If the War of Independence and the War of 1812 apparently reinforce Canada-US distinctions, comparisons of border texts demonstrate the instability of such differences. Further, border texts representing Indigenous activism reveal shared struggles across the border between Indigenous peoples and settler-colonial nation-states, even if individual Indigenous characters such as Green Grass, Running Water’s Lionel try to avoid participating in resistance, a far cry from the mother’s assertion of Blackfoot citizenship in King’s “Borders.”
Reflection Questions
- How do border texts’ diverging perspectives on historical events affect your understanding of Canadian history?
- Karina Vernon observes that for Black settlers in Canada, “black spaces … feel like fraught, un-home-like places” (69).

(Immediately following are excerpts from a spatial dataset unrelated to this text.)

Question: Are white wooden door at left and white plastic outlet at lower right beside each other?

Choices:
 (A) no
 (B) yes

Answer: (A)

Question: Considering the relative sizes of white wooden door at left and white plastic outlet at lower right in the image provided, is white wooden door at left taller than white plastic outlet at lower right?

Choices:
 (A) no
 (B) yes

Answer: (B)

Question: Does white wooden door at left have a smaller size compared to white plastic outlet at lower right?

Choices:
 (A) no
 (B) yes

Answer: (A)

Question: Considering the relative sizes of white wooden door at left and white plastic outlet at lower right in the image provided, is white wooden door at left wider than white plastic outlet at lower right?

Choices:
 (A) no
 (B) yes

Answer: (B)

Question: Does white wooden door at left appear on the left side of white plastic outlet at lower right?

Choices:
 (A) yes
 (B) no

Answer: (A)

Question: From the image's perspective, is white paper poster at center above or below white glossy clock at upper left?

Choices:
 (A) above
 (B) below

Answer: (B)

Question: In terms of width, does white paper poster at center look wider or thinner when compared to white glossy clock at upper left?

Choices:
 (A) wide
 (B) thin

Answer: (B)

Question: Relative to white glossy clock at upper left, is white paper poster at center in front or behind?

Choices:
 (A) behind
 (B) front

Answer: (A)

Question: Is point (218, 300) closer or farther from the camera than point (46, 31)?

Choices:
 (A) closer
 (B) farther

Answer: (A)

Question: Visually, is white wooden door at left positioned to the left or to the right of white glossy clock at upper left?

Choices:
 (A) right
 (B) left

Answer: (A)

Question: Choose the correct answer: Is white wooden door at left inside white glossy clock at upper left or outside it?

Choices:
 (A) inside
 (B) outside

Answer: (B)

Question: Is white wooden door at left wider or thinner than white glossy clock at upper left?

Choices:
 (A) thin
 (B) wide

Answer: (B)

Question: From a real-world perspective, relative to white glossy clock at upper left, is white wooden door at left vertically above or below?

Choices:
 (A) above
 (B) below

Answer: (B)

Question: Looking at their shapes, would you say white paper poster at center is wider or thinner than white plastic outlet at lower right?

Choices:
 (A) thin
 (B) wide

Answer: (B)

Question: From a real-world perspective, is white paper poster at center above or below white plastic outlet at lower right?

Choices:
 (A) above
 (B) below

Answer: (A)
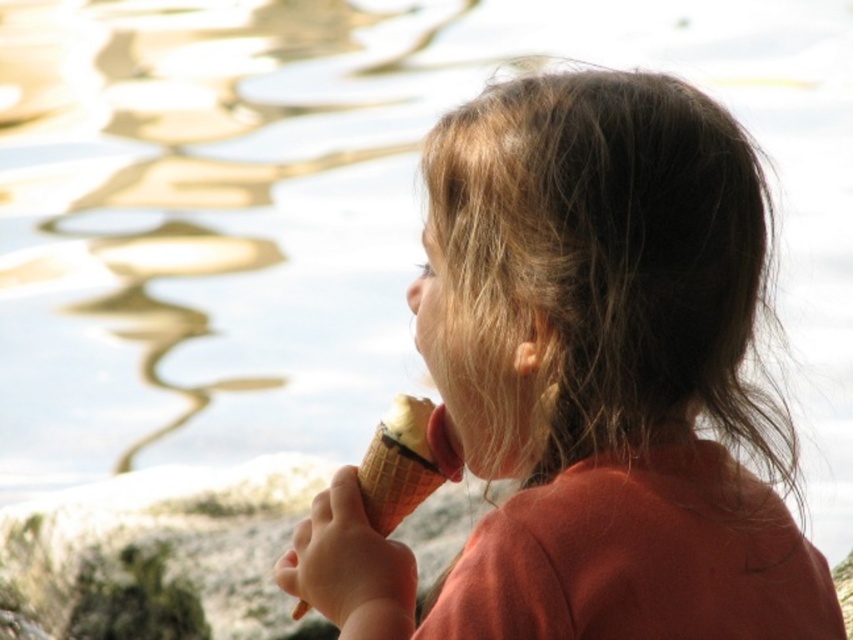
Question: Does matte brown ice cream cone at center have a lesser width compared to vanilla ice cream in waffle cone at lower center?

Choices:
 (A) no
 (B) yes

Answer: (A)

Question: Which point appears closest to the camera in this image?

Choices:
 (A) (280, 477)
 (B) (413, 563)

Answer: (B)

Question: Is the position of smooth gray rock at lower left less distant than that of vanilla ice cream in waffle cone at lower center?

Choices:
 (A) yes
 (B) no

Answer: (B)

Question: Can you confirm if matte brown ice cream cone at center is smaller than smooth gray rock at lower left?

Choices:
 (A) no
 (B) yes

Answer: (B)

Question: Estimate the real-world distances between objects in this image. Which object is closer to the smooth gray rock at lower left?

Choices:
 (A) matte brown ice cream cone at center
 (B) vanilla ice cream in waffle cone at lower center

Answer: (A)

Question: Which is farther from the smooth gray rock at lower left?

Choices:
 (A) vanilla ice cream in waffle cone at lower center
 (B) matte brown ice cream cone at center

Answer: (A)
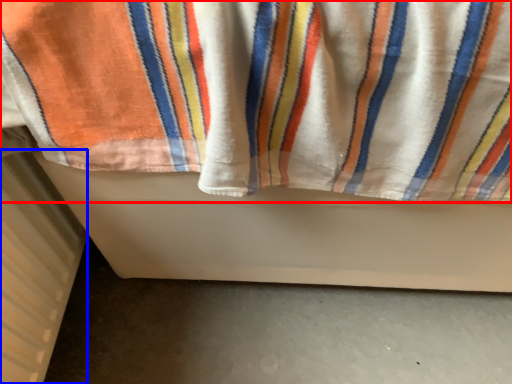
Question: Among these objects, which one is nearest to the camera, towel (highlighted by a red box) or radiator (highlighted by a blue box)?

Choices:
 (A) towel
 (B) radiator

Answer: (A)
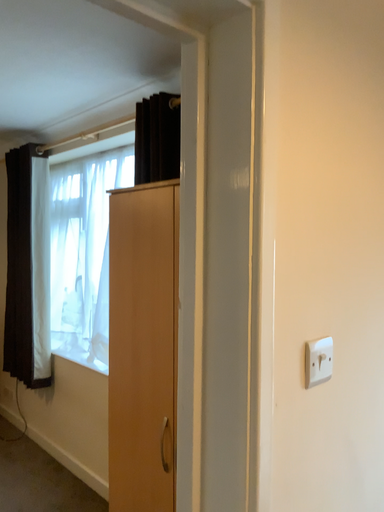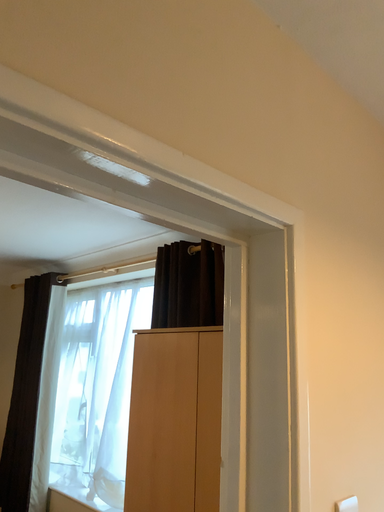
Question: How did the camera likely rotate when shooting the video?

Choices:
 (A) rotated upward
 (B) rotated downward

Answer: (A)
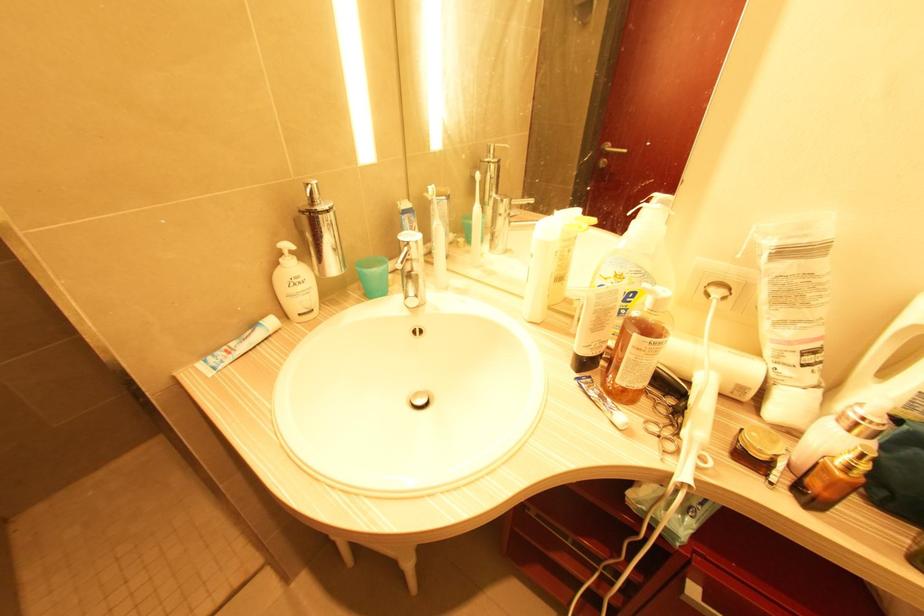
The height and width of the screenshot is (616, 924). I want to click on faucet handle, so click(410, 268).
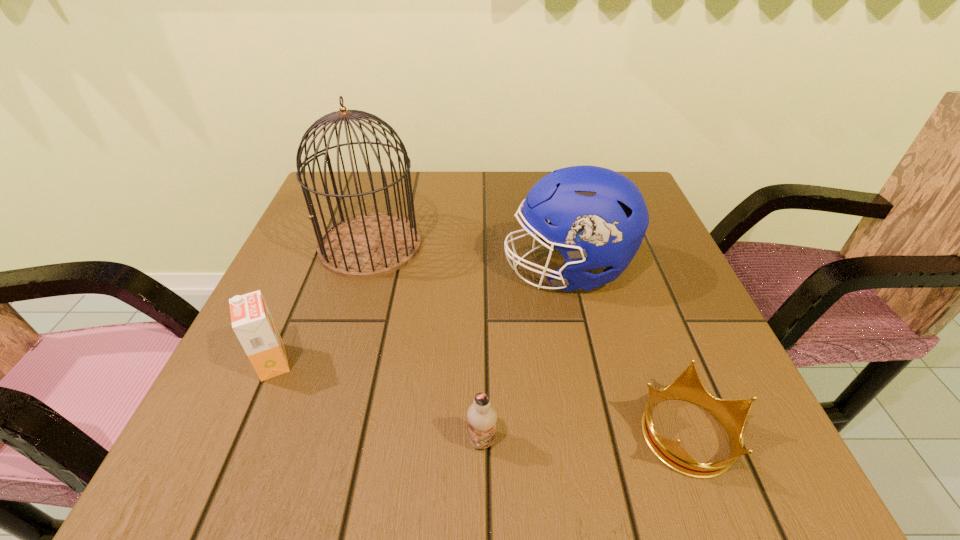
In order to click on birdcage in this screenshot , I will do `click(369, 245)`.

The image size is (960, 540). What are the coordinates of `the second tallest object` in the screenshot? It's located at (597, 218).

Find the location of a particular element. This screenshot has width=960, height=540. orange juice is located at coordinates (252, 322).

In order to click on the third nearest object in this screenshot , I will do `click(252, 322)`.

You are a GUI agent. You are given a task and a screenshot of the screen. Output one action in this format:
    pyautogui.click(x=<x>, y=<y>)
    Task: Click on the third object from right to left
    
    Given the screenshot: What is the action you would take?
    pyautogui.click(x=482, y=417)

In order to click on the fourth tallest object in this screenshot , I will do `click(482, 417)`.

Image resolution: width=960 pixels, height=540 pixels. In order to click on crown in this screenshot , I will do click(x=732, y=414).

You are a GUI agent. You are given a task and a screenshot of the screen. Output one action in this format:
    pyautogui.click(x=<x>, y=<y>)
    Task: Click on the free region located 0.270m at the door of the birdcage
    
    Given the screenshot: What is the action you would take?
    pyautogui.click(x=326, y=392)

Identify the location of free location located 0.080m on the front-facing side of the fourth shortest object. The image size is (960, 540). (466, 270).

This screenshot has height=540, width=960. I want to click on free space located 0.180m on the front-facing side of the fourth shortest object, so click(x=418, y=270).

How do the events above reveal communities’ staking a claim to home? How is home portrayed in border texts?
- Recent North American border developments include calls to reinforce the Mexico-US border and refugees’ dangerous journeys across the Canada-US border. What comparisons can you draw between the events and texts above and these contemporary issues?
Works Cited
- Armstrong, Jeannette. Slash. Penticton: Theytus, 1985. Print.
- Fee, Margery, and Jane Flick. “Coyote Pedagogy: Knowing Where the Borders Are in Thomas King’s Green Grass, Running Water.” Canadian Literature 161/162 (1999): 131-39. Print.
- Hill, Lawrence. The Book of Negroes. Toronto: HarperCollins, 2007. Print.
- King, Thomas. Green Grass, Running Water. Toronto: HarperCollins, 1993. Print.
- Richardson, John. The Canadian Brothers. Ed. Donald Stephens. Ottawa: Carleton UP, 1992. Print.
- Sears, Djanet. The Adventures of a Black Girl in Search of God. Toronto: Playwrights Canada, 2003. Print.
- Urquhart, Jane. Sanctuary Line. Toronto: McClelland & Stewart, 2010. Print.
- Vernon, Karina. “Writing a Home for Prairie Blackness: Addena Sumter Freitag’s Stay Black and Die and Cheryl Foggo’s Pourin’ Down Rain.” Canadian Literature 182 (2004): 67-83. Print.